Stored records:
::::::::::
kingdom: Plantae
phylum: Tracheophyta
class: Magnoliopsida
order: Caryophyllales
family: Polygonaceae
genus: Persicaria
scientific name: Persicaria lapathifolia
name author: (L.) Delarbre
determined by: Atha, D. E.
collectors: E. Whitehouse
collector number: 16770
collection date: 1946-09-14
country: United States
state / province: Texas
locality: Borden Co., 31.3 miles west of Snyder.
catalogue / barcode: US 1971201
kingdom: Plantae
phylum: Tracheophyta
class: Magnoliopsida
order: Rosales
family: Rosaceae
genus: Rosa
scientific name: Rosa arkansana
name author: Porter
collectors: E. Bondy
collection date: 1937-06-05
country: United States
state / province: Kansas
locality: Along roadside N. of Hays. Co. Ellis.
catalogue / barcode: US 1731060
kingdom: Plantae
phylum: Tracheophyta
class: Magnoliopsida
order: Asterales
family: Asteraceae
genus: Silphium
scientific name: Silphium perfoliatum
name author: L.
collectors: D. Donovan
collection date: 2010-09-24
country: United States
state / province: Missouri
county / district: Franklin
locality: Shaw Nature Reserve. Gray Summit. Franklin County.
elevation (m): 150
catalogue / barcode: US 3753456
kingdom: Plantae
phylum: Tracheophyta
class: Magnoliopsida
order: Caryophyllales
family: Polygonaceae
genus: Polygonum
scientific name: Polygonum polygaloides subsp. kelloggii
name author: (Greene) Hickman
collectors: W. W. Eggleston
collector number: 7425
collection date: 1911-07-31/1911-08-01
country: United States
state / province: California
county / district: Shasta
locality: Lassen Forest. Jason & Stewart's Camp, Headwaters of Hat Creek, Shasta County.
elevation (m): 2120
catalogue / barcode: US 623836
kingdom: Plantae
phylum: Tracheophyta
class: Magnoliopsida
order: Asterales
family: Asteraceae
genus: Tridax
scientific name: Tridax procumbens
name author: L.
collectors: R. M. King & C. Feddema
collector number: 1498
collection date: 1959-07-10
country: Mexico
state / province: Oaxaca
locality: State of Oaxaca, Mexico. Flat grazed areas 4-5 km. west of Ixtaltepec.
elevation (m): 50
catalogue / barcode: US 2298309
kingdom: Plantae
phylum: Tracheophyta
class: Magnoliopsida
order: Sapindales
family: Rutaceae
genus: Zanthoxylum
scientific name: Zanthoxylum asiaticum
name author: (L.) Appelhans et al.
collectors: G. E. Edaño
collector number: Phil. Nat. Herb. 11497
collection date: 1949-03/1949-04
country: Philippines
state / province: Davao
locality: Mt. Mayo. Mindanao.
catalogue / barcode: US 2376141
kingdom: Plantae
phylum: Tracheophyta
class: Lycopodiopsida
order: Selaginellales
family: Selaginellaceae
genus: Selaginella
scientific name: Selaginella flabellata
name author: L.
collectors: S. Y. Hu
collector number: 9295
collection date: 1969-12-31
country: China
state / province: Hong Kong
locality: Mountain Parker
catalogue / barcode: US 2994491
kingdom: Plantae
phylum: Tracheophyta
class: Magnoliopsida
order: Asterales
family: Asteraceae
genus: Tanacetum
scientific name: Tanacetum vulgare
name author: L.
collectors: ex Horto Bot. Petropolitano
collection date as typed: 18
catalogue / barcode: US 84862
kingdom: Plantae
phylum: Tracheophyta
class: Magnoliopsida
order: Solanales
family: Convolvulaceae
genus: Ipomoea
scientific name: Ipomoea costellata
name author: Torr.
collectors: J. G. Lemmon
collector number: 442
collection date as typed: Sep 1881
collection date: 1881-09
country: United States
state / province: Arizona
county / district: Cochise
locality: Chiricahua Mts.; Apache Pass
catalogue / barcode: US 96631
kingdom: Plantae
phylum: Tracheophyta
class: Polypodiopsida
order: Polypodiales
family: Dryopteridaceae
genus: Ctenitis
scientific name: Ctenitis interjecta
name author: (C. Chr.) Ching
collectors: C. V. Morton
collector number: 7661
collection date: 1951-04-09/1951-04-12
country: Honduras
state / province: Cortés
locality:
::::::::::
Copy every one of the rows above word for word, leaving nothing out.

kingdom: Plantae
phylum: Tracheophyta
class: Magnoliopsida
order: Caryophyllales
family: Polygonaceae
genus: Persicaria
scientific name: Persicaria lapathifolia
name author: (L.) Delarbre
determined by: Atha, D. E.
collectors: E. Whitehouse
collector number: 16770
collection date: 1946-09-14
country: United States
state / province: Texas
locality: Borden Co., 31.3 miles west of Snyder.
catalogue / barcode: US 1971201
kingdom: Plantae
phylum: Tracheophyta
class: Magnoliopsida
order: Rosales
family: Rosaceae
genus: Rosa
scientific name: Rosa arkansana
name author: Porter
collectors: E. Bondy
collection date: 1937-06-05
country: United States
state / province: Kansas
locality: Along roadside N. of Hays. Co. Ellis.
catalogue / barcode: US 1731060
kingdom: Plantae
phylum: Tracheophyta
class: Magnoliopsida
order: Asterales
family: Asteraceae
genus: Silphium
scientific name: Silphium perfoliatum
name author: L.
collectors: D. Donovan
collection date: 2010-09-24
country: United States
state / province: Missouri
county / district: Franklin
locality: Shaw Nature Reserve. Gray Summit. Franklin County.
elevation (m): 150
catalogue / barcode: US 3753456
kingdom: Plantae
phylum: Tracheophyta
class: Magnoliopsida
order: Caryophyllales
family: Polygonaceae
genus: Polygonum
scientific name: Polygonum polygaloides subsp. kelloggii
name author: (Greene) Hickman
collectors: W. W. Eggleston
collector number: 7425
collection date: 1911-07-31/1911-08-01
country: United States
state / province: California
county / district: Shasta
locality: Lassen Forest. Jason & Stewart's Camp, Headwaters of Hat Creek, Shasta County.
elevation (m): 2120
catalogue / barcode: US 623836
kingdom: Plantae
phylum: Tracheophyta
class: Magnoliopsida
order: Asterales
family: Asteraceae
genus: Tridax
scientific name: Tridax procumbens
name author: L.
collectors: R. M. King & C. Feddema
collector number: 1498
collection date: 1959-07-10
country: Mexico
state / province: Oaxaca
locality: State of Oaxaca, Mexico. Flat grazed areas 4-5 km. west of Ixtaltepec.
elevation (m): 50
catalogue / barcode: US 2298309
kingdom: Plantae
phylum: Tracheophyta
class: Magnoliopsida
order: Sapindales
family: Rutaceae
genus: Zanthoxylum
scientific name: Zanthoxylum asiaticum
name author: (L.) Appelhans et al.
collectors: G. E. Edaño
collector number: Phil. Nat. Herb. 11497
collection date: 1949-03/1949-04
country: Philippines
state / province: Davao
locality: Mt. Mayo. Mindanao.
catalogue / barcode: US 2376141
kingdom: Plantae
phylum: Tracheophyta
class: Lycopodiopsida
order: Selaginellales
family: Selaginellaceae
genus: Selaginella
scientific name: Selaginella flabellata
name author: L.
collectors: S. Y. Hu
collector number: 9295
collection date: 1969-12-31
country: China
state / province: Hong Kong
locality: Mountain Parker
catalogue / barcode: US 2994491
kingdom: Plantae
phylum: Tracheophyta
class: Magnoliopsida
order: Asterales
family: Asteraceae
genus: Tanacetum
scientific name: Tanacetum vulgare
name author: L.
collectors: ex Horto Bot. Petropolitano
collection date as typed: 18
catalogue / barcode: US 84862
kingdom: Plantae
phylum: Tracheophyta
class: Magnoliopsida
order: Solanales
family: Convolvulaceae
genus: Ipomoea
scientific name: Ipomoea costellata
name author: Torr.
collectors: J. G. Lemmon
collector number: 442
collection date as typed: Sep 1881
collection date: 1881-09
country: United States
state / province: Arizona
county / district: Cochise
locality: Chiricahua Mts.; Apache Pass
catalogue / barcode: US 96631
kingdom: Plantae
phylum: Tracheophyta
class: Polypodiopsida
order: Polypodiales
family: Dryopteridaceae
genus: Ctenitis
scientific name: Ctenitis interjecta
name author: (C. Chr.) Ching
collectors: C. V. Morton
collector number: 7661
collection date: 1951-04-09/1951-04-12
country: Honduras
state / province: Cortés
locality:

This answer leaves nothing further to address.